Das Interview beschreibt er als Machtsituation – als amerikanischer Soldat nahm er an Gefangenenvernehmungen teil –, dabei betrieb er genau das Gegenteil von sensationsgieriger »Menschenfresserei«. Keine Zudringlichkeit, keine Aufdringlichkeiten, schon gar kein blanker Voyeurismus. Auch wenn Menschen wie RON KOVIC sich buchstäblich auszogen vor ihm. Einfühlsam, lakonisch, und doch kritisch und hartnäckig genug, um zur versteckten Wahrheit vorzudringen, nahm er die Gespräche als Vehikel, die das Gegenüber, den Zuschauer, aber auch Troller selbst fast zu einer Art Katharsis führten, indem sie sich mit dem – auch unsympathischen – Fremden identifizieren, sich im Anderen erkennen konnten. Abgesehen von seinem einzigartigen Stil ein Zugang mit einer großen immanenten Botschaft. (Silvia Breuss)

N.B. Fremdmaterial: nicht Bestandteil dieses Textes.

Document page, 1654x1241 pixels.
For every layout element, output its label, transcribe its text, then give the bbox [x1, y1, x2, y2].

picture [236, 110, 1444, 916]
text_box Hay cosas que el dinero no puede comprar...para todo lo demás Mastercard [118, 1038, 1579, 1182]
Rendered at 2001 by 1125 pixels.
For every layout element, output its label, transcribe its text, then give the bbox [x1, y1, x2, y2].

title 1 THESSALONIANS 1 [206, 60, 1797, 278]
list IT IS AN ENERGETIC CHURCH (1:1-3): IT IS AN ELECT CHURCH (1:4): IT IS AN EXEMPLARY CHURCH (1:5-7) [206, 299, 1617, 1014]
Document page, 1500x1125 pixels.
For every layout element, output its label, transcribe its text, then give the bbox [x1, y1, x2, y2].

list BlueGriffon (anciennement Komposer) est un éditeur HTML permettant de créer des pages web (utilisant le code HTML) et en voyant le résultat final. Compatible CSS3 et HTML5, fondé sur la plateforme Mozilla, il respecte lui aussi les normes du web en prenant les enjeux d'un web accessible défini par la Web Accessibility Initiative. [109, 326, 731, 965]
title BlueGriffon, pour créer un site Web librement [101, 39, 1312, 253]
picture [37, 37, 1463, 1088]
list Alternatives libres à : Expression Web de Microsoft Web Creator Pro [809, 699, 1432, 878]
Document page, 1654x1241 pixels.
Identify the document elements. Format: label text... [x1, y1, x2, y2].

Am 10. Dezember wurde der Filmemacher, Autor und Essayist Georg Stefan Troller 95 Jahre alt. Das Filmarchiv Austria gratuliert mit zwei Spielfilmen und einer Auswahl seiner Fernseharbeiten.
Georg Stefan Troller wird als Gast des Filmarchiv Austria zur Werkschau persönlich anwesend sein.